_TO-DO ITEM_. Copy out the lines of the listing from the one containing "그리고 자신이 작성한" onward, through the last, without altering any.

_____

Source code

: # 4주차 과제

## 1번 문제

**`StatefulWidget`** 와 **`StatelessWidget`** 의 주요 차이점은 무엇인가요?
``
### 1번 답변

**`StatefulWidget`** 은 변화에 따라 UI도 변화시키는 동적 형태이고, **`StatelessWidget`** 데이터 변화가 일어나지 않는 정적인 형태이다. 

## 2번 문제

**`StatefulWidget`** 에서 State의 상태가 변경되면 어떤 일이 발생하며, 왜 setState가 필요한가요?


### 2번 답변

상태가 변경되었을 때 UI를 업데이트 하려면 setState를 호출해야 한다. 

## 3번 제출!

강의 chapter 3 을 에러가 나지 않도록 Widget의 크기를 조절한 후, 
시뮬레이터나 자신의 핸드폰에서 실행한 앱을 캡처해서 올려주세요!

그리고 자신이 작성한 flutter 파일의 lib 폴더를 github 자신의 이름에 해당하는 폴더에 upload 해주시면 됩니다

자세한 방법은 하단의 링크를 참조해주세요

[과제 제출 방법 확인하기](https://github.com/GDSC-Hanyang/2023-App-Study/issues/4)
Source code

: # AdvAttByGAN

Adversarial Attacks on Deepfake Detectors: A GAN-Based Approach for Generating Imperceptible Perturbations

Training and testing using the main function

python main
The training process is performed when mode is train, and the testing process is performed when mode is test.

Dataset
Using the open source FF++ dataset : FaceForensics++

_____

_WRITTEN ANSWER_.
그리고 자신이 작성한 flutter 파일의 lib 폴더를 github 자신의 이름에 해당하는 폴더에 upload 해주시면 됩니다

자세한 방법은 하단의 링크를 참조해주세요

[과제 제출 방법 확인하기](https://github.com/GDSC-Hanyang/2023-App-Study/issues/4)
Source code

: # AdvAttByGAN

Adversarial Attacks on Deepfake Detectors: A GAN-Based Approach for Generating Imperceptible Perturbations

Training and testing using the main function

python main
The training process is performed when mode is train, and the testing process is performed when mode is test.

Dataset
Using the open source FF++ dataset : FaceForensics++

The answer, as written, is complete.